China has planned to cut its per unit GDP energy consumption by four percent this year, as part of an ambitious plan to reduce its energy consumption efficiency by 20 percent at the end of 2010.
The increased energy consumption is mainly a result of poor performance in some energy-intensive industries, according to NBS.
Its figures show that energy consumption for unit of value added increased by 5.5 percent for coal mining industry in the first six months, and 8.7 percent for oil and petrochemicals industry.
Non-ferrous metals and electricity industries saw their energy consumption per unit of GDP gained slightly by 0.4 percent and 0.8percent, respectively.
Energy consumption for per unit of GDP dropped by 5 percent for the chemical industry, and 5.5 percent for textile industry.
Construction and steel, both traditionally energy-intensive industries, recorded a drop of 1.2 percent and 4.5 percent in their energy consumption for per unit of GDP.
In its keen efforts to break the bottleneck of energy for its dynamic economy and embrace the strategy of sustainable development, the Chinese government is now attaching unprecedented importance to energy saving.

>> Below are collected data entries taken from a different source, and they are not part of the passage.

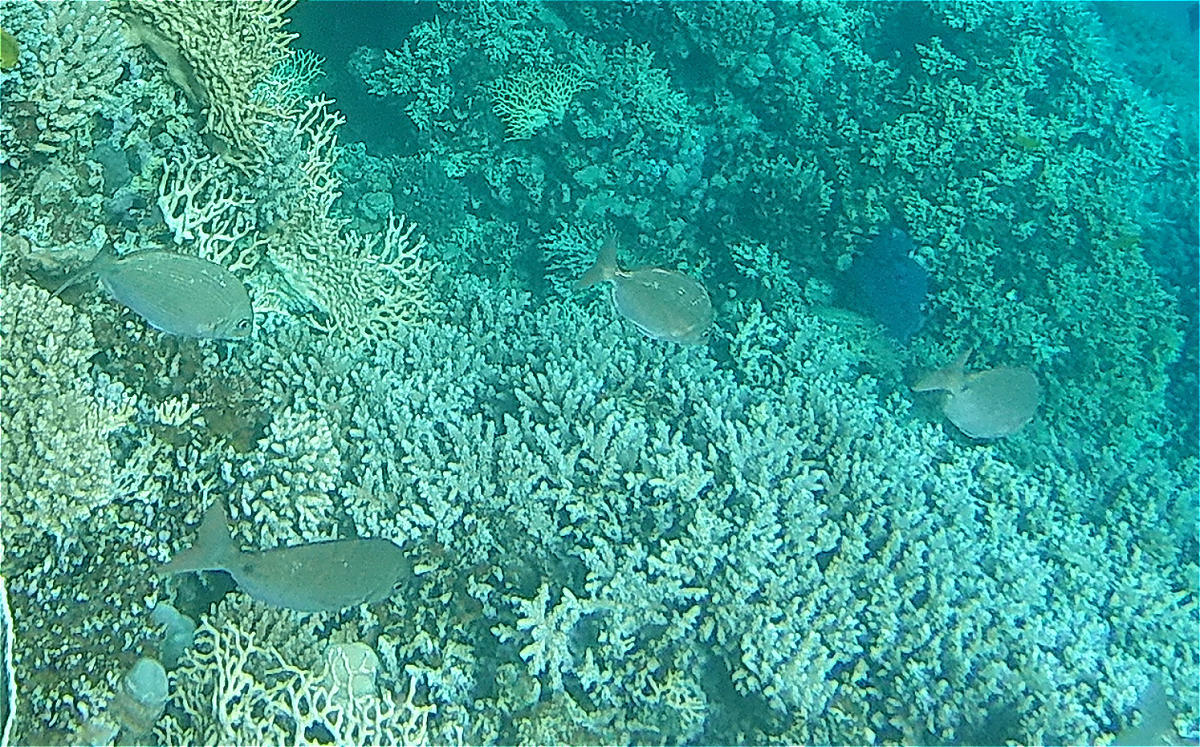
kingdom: Animalia
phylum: Chordata
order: Perciformes
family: Sparidae
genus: Diplodus
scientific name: Diplodus noct
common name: Arabian pinfish
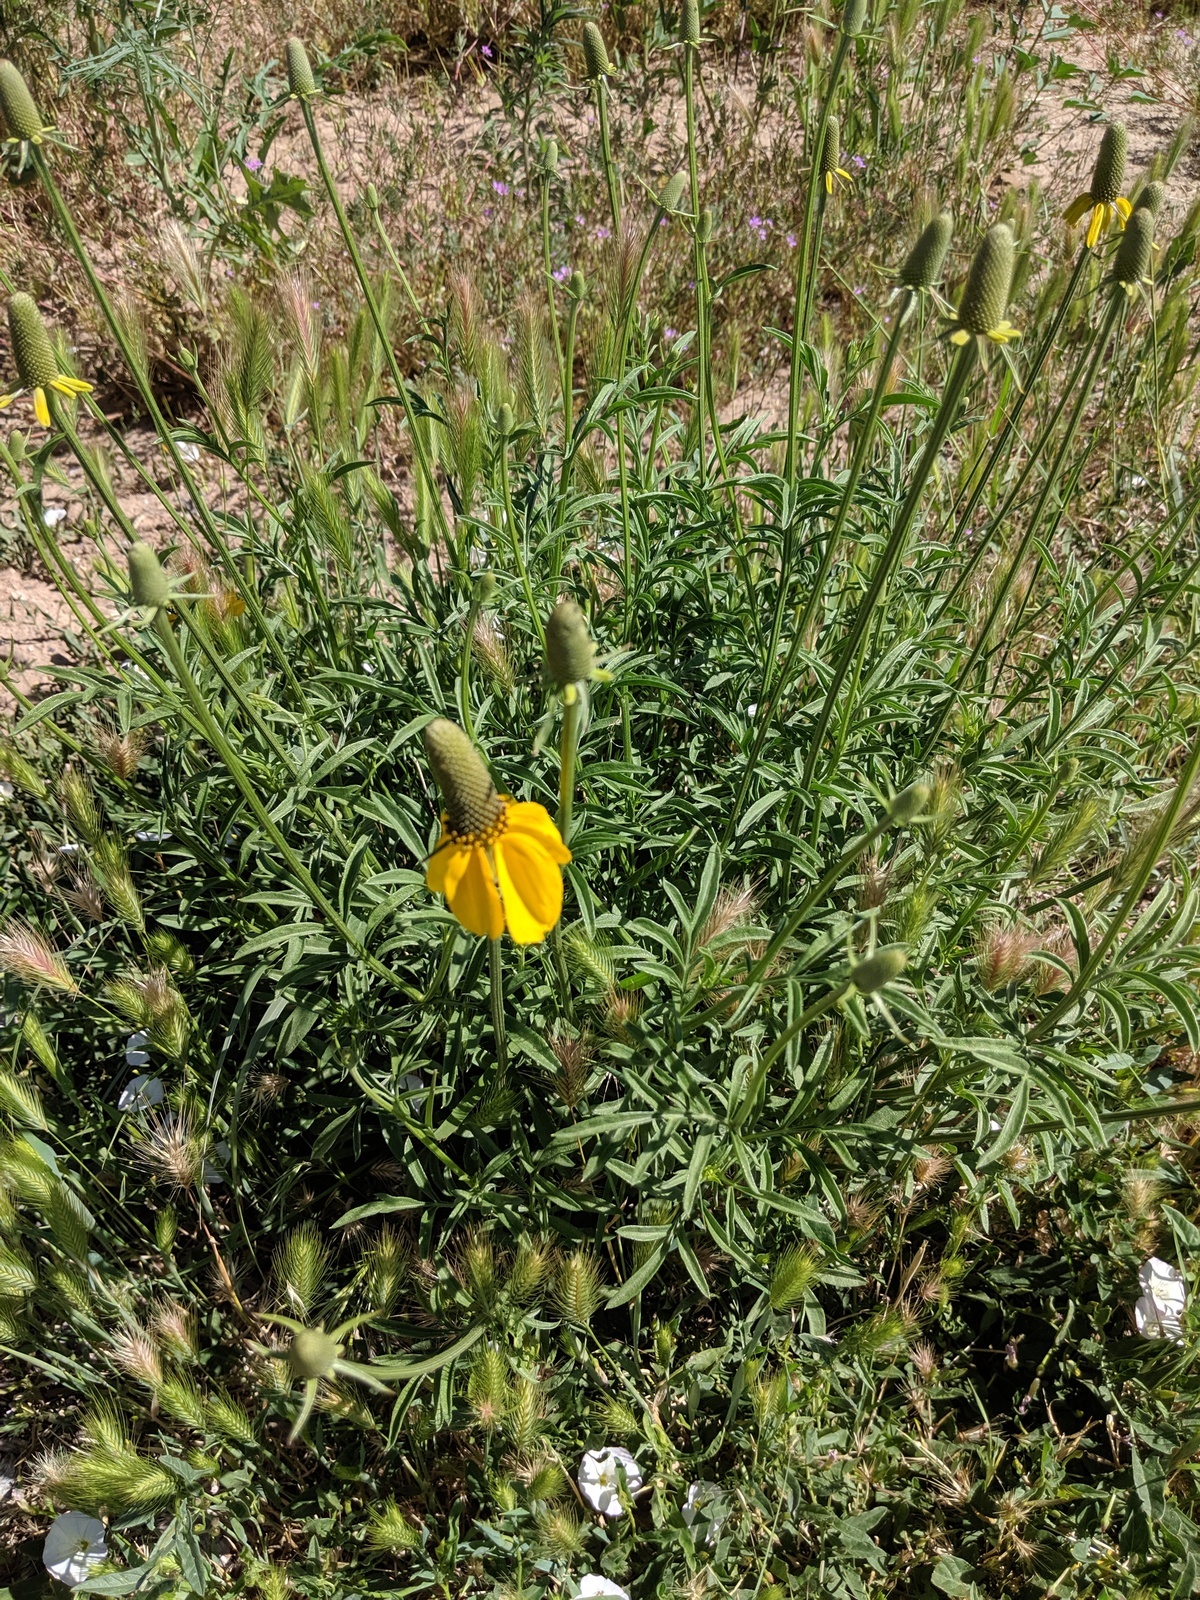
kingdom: Plantae
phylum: Tracheophyta
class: Magnoliopsida
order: Asterales
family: Asteraceae
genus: Ratibida
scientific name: Ratibida columnifera
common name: Prairie coneflower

To make sure its policies are implemented, the country's top planning body, the National Development and Reform Commission, has recently signed pacts with all the provincial governments, defining their responsibilities to the energy-saving goals.
The NBS official urged local authorities to push for further restructuring of their economies and focus their efforts on energy-saving in key industries and enterprises, to ensure that they will achieve the set goals.